Material used for sound insulation in the DC-3 and the DST "Sleeper" weighed 240 pounds. Blankets and mattresses weighed another 195 pounds.
3,900 feet of tubing, 8,000 feet of wire and approximately 13,300 square feet of sheet metal were used in the construction of each DC-3.
The heating and ventilation used in the DC-3 dispensed 1,000 cubic feet of air per minute on a warm day. As it took a little more than 15 hours to fly from Los Angeles to
New York , 900,000 cubic feet of air passed through the cabin or 60,000 to 75,000 pounds of air were utilized on the trip, depending on the altitude flown.
More than 120,000 BTUs were delivered to the cabin of a DC-3 on a cold day. On a flight to NY from LA, 1,800,000
BTUs were delivered during the 15 hours the plane was in the air. The boiler weighed 17 pounds and evaporated 15 gallons of water an hour. Approximately 225 gallons of water were evaporated from LA to NY. Only six quarts of water are carried in the heating system where it was continuously evaporated and condensed.
A radiator capable of heating air from 4 degrees F. to 200 degrees F. was installed in every DC-3. The air passed through the radiator at a speed of 3,000 feet a minute and since the radiator was only a foot long it took only 1/50 of a second to heat the air from 4 to 200 degrees. The radiator weighed 36 pounds.
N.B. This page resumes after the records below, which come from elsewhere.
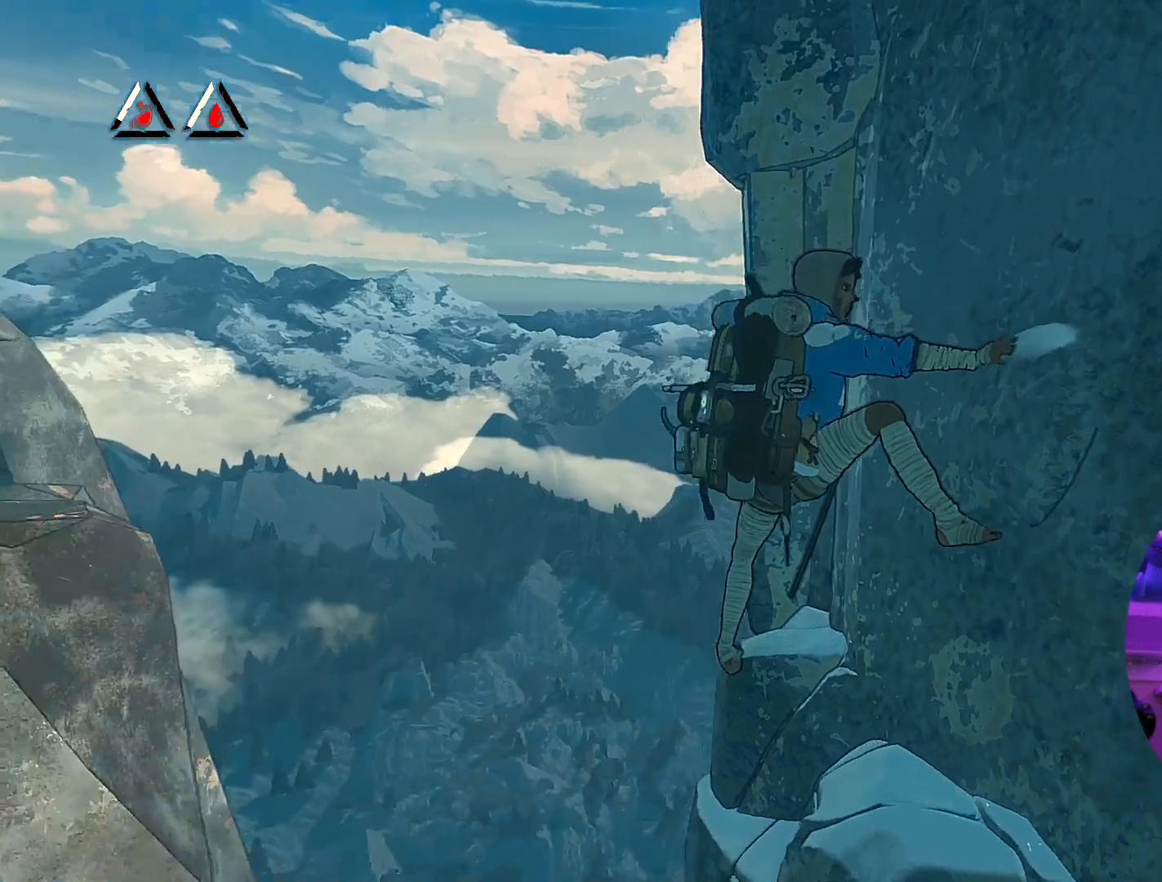
{"dt_ms": 500, "buttons": [], "left_stick": "left", "right_stick": "right", "events": [[100, "right_stick", "down-right"], [333, "right_stick", "right"], [467, "left_stick", "left"]]}
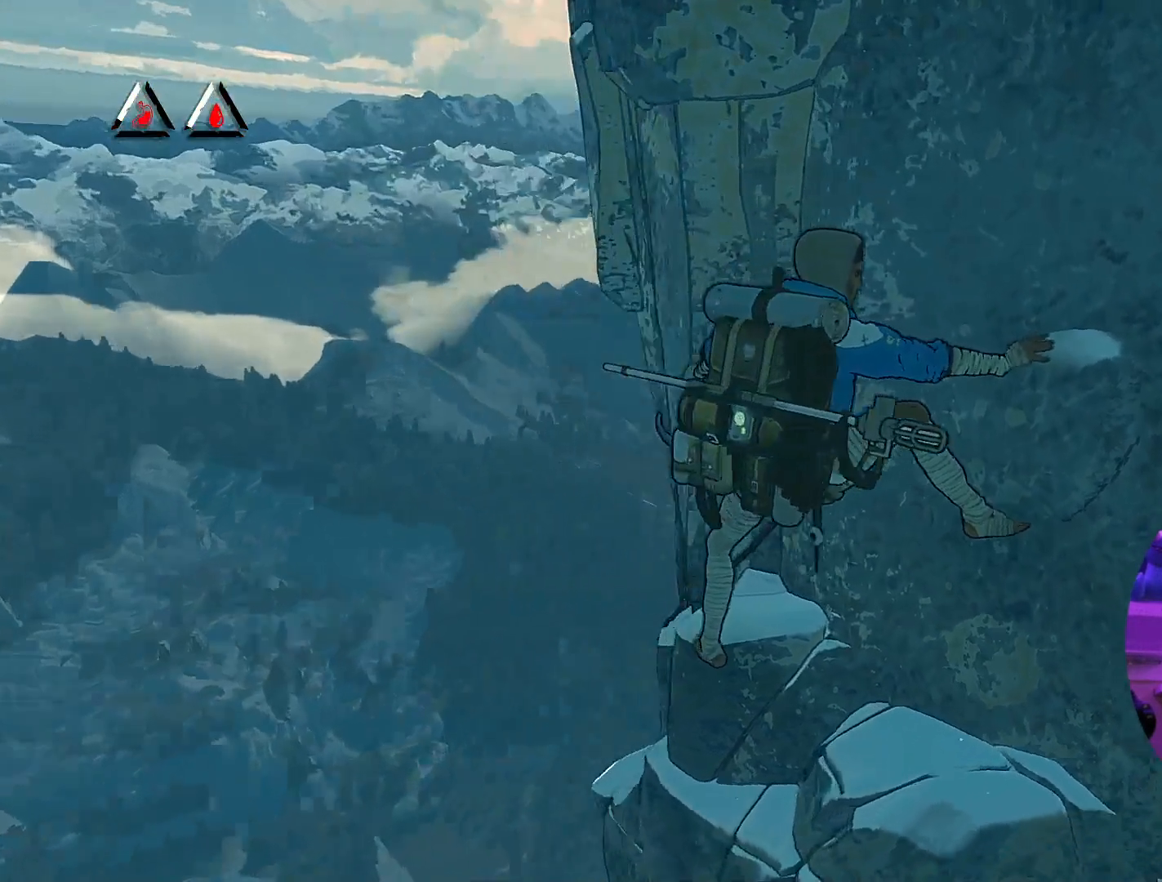
{"dt_ms": 500, "buttons": [], "left_stick": "center", "right_stick": "up-right", "events": [[117, "left_stick", "center"], [333, "right_stick", "up-right"]]}
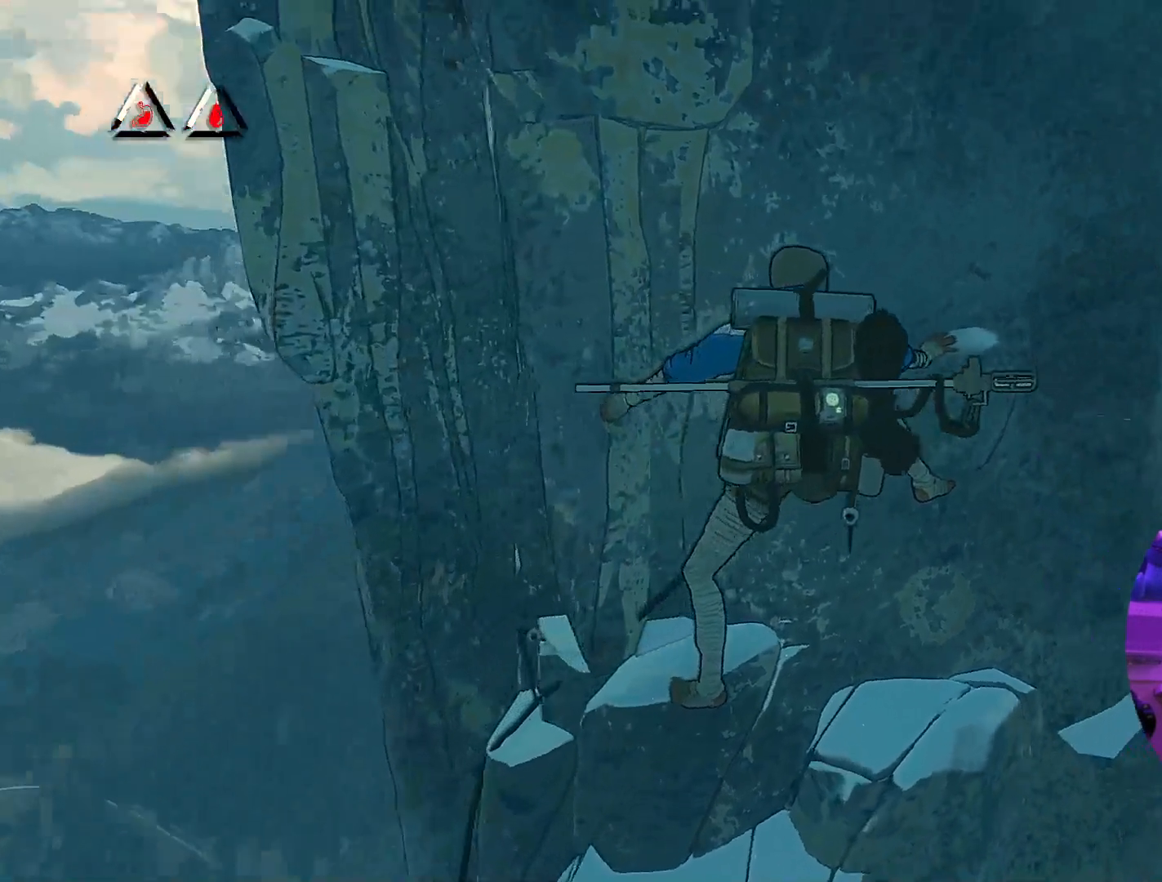
{"dt_ms": 500, "buttons": [], "left_stick": "center", "right_stick": "center", "events": [[33, "left_stick", "left"], [83, "right_stick", "center"], [233, "left_stick", "up-left"], [350, "left_stick", "up"], [467, "left_stick", "center"]]}
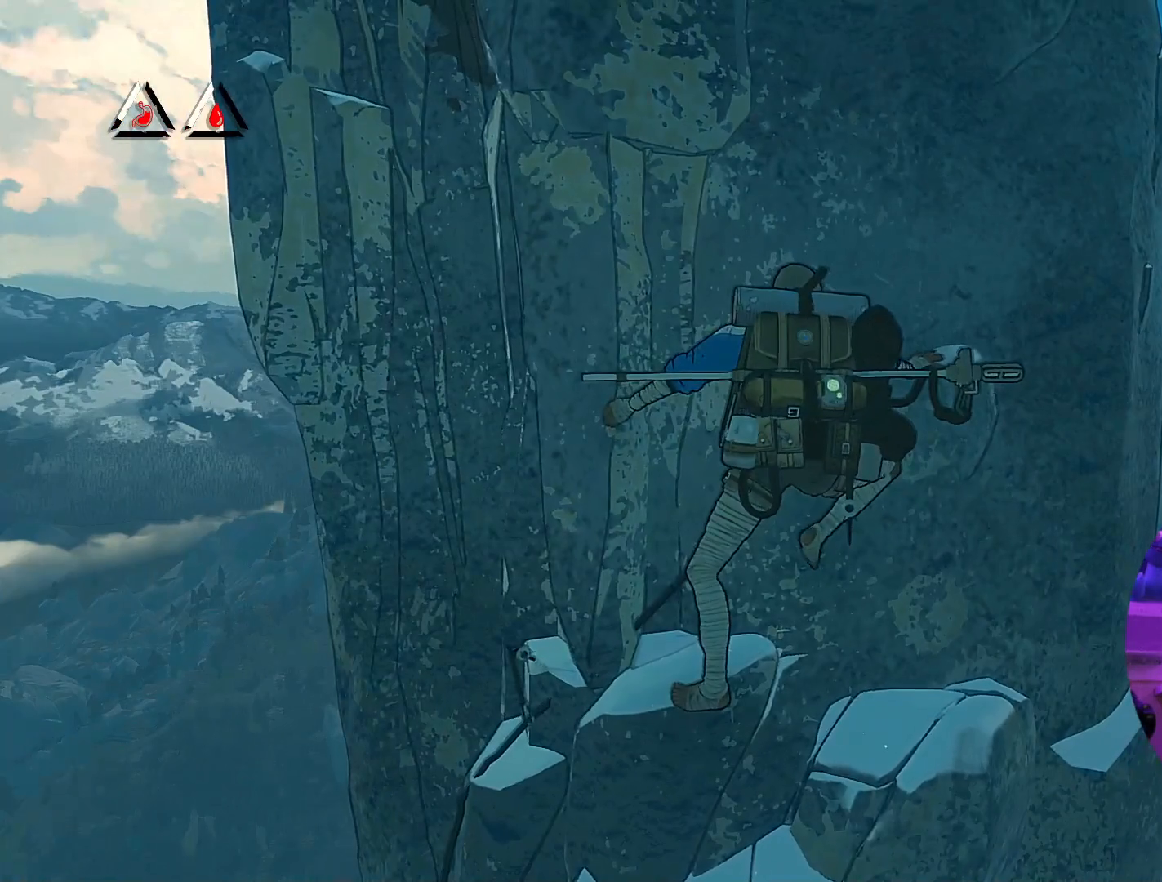
{"dt_ms": 500, "buttons": [], "left_stick": "center", "right_stick": "left", "events": [[200, "left_stick", "up"], [333, "right_stick", "left"], [500, "left_stick", "center"]]}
Heating a DC-3 in the air was the equivalent of heating a building in a 200 mph wind at a 35 degree outside temperature .
Approximately 700,000 parts were used in the construction of the DC-3. This is exclusive of instruments and engine parts and exclusive also of the 500,000 rivets used on each plane.
The engines powering the DC-3 weighed 1,275 pounds each or a total of 2,550 pounds. This weight alone is a striking contrast to the payload available on some of the early airmail planes flown which was around 250 pounds.
At a cruise speed of 180 mph at 10,000 feet each engine developed 550 hp. Ninety-one gallons of fuel were used each hour giving approximately 2 miles per gallon.